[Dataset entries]
*** Begin section ***
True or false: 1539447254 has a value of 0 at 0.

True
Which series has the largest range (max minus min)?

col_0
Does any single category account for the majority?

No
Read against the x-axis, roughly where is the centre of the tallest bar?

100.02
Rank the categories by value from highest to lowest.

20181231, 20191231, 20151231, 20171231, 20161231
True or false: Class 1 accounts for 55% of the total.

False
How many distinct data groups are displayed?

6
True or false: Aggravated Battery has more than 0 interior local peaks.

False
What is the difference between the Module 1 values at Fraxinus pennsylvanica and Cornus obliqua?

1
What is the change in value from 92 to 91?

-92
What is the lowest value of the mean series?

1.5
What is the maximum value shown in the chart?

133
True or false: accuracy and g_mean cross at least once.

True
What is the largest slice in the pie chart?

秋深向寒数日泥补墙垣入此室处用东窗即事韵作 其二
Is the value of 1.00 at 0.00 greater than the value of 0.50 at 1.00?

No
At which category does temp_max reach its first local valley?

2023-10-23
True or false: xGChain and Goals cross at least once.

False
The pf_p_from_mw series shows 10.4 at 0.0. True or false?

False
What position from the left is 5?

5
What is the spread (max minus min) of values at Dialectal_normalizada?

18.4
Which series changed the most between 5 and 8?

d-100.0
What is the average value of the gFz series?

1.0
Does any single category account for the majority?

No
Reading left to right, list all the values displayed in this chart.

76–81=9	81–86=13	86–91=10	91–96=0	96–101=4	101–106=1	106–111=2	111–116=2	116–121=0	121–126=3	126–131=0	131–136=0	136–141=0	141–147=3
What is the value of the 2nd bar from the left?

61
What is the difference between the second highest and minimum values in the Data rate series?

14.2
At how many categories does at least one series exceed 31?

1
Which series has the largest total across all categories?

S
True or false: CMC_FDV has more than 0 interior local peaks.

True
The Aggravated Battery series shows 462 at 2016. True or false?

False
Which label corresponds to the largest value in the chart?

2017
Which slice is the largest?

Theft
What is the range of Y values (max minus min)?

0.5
*** End section ***
Task to carry out. Can you reproduce verbatim everything above from the start of the entries down to the line containing "What is the difference between the Module", with both ends included?

Solution.
True or false: 1539447254 has a value of 0 at 0.

True
Which series has the largest range (max minus min)?

col_0
Does any single category account for the majority?

No
Read against the x-axis, roughly where is the centre of the tallest bar?

100.02
Rank the categories by value from highest to lowest.

20181231, 20191231, 20151231, 20171231, 20161231
True or false: Class 1 accounts for 55% of the total.

False
How many distinct data groups are displayed?

6
True or false: Aggravated Battery has more than 0 interior local peaks.

False
What is the difference between the Module 1 values at Fraxinus pennsylvanica and Cornus obliqua?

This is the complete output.